Checks showed Dangote Refinery lowered the cooking gas price, easing hardship for Nigerians.

Checks by Legit on petroleumpriceng’s price data show that the refinery slashed the LPG price to N740 per kg, the lowest among depot operators and cheapest in Nigeria.

The latest price is also the cheapest the refinery has sold cooking gas in 2025 after rates jumped above N1,000 per kilogramme.

Experts have hailed the move as exemplary, urging other operators to follow suit. They also attributed the latest price cut to the declining crude oil prices in the international market.

Where it’s cheapest and costliest

Oyo, Plateau, and Yobe currently offer the lowest 5kg refill costs at ₦7,100, ₦7,200, and ₦7,600, respectively. For the 12.5kg size, Yobe leads with ₦19,000, followed by Niger (₦19,242.48) and Jigawa (₦20,025.94).

At the other extreme, the South-South zone records the highest average: ₦8,871.63 for a 5kg cylinder and ₦22,179.08 for a 12.5kg refill. In contrast, the South-West pays the least regionally—₦7,960.42 and ₦20,402.42, respectively.
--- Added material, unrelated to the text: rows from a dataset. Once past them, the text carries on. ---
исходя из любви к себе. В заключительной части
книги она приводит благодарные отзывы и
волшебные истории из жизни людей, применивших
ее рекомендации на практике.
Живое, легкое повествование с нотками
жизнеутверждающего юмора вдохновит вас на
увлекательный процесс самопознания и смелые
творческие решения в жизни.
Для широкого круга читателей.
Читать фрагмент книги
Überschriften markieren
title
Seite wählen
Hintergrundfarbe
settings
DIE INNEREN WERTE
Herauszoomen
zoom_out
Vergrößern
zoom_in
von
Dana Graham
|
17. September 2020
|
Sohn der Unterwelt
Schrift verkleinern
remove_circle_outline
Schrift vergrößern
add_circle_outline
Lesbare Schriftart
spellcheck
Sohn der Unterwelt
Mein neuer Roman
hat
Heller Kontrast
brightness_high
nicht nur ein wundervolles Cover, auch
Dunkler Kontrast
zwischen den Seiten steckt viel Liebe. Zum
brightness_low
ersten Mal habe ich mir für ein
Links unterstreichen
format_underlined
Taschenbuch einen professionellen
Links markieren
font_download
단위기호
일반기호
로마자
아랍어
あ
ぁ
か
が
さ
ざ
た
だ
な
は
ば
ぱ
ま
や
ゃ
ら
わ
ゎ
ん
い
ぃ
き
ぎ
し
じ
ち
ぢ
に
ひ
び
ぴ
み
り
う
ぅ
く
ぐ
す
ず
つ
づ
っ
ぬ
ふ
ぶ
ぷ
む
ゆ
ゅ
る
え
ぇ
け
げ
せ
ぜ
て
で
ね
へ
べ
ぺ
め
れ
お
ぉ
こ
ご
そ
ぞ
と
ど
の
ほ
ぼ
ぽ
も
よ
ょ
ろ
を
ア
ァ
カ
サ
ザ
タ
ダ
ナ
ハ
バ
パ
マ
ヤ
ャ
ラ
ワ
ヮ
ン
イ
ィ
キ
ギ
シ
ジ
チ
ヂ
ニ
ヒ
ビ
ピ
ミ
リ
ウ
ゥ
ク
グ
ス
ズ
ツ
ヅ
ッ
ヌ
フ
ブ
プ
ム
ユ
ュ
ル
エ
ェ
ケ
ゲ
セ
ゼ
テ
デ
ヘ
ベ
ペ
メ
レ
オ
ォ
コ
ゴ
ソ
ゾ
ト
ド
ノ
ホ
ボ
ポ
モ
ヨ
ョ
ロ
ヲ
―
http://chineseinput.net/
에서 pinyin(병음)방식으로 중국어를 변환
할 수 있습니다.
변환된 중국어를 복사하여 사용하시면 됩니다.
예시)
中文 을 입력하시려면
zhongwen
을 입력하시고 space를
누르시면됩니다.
A reversal of fortune for Nigerians
This development came after Legit.ng reported that cooking gas prices are on the rise again.

For the fifth straight month, cooking gas prices in Nigeria have risen, tightening the squeeze on household budgets.

According to fresh data from the National Bureau of Statistics (NBS), refilling a 5kg cylinder now costs ₦8,323.95—up 1.92% from May’s ₦8,167.43 and a hefty 19.49% more than in June 2024.

The pain is sharper for larger households. A 12.5kg cylinder refill now costs an average of ₦21,010.56, marking a 1.46% rise from May and a staggering 33.52% jump compared to last year’s ₦15,736.27.

Crude oil prices slump
“International crude oil price is a great factor in setting petroleum product prices globally,” energy analyst and Team Lead at Platforms Africa, Adeola Yusuf, said.

According to him, falling crude prices mean falling petroleum product prices, and vice versa. Findings show that Brent Crude slumped 0.66% on Wednesday, August 13, 2025, to sell at $65.46 per barrel.

WTI fell 0.75% to sell for $62.35 per barrel, while Murban Crude sold for $67.52 per barrel, recording a 0.89% decline.

Why the surge won’t stop
Despite being Africa’s largest oil producer, Nigeria imports much of its cooking gas.

This dependence makes local prices vulnerable to swings in the global market. Disruptions in supply chains, increased global demand, and geopolitical tensions have driven up costs worldwide.

The naira’s persistent weakness worsens the situation, as importers pay more to secure foreign exchange, passing the burden to consumers.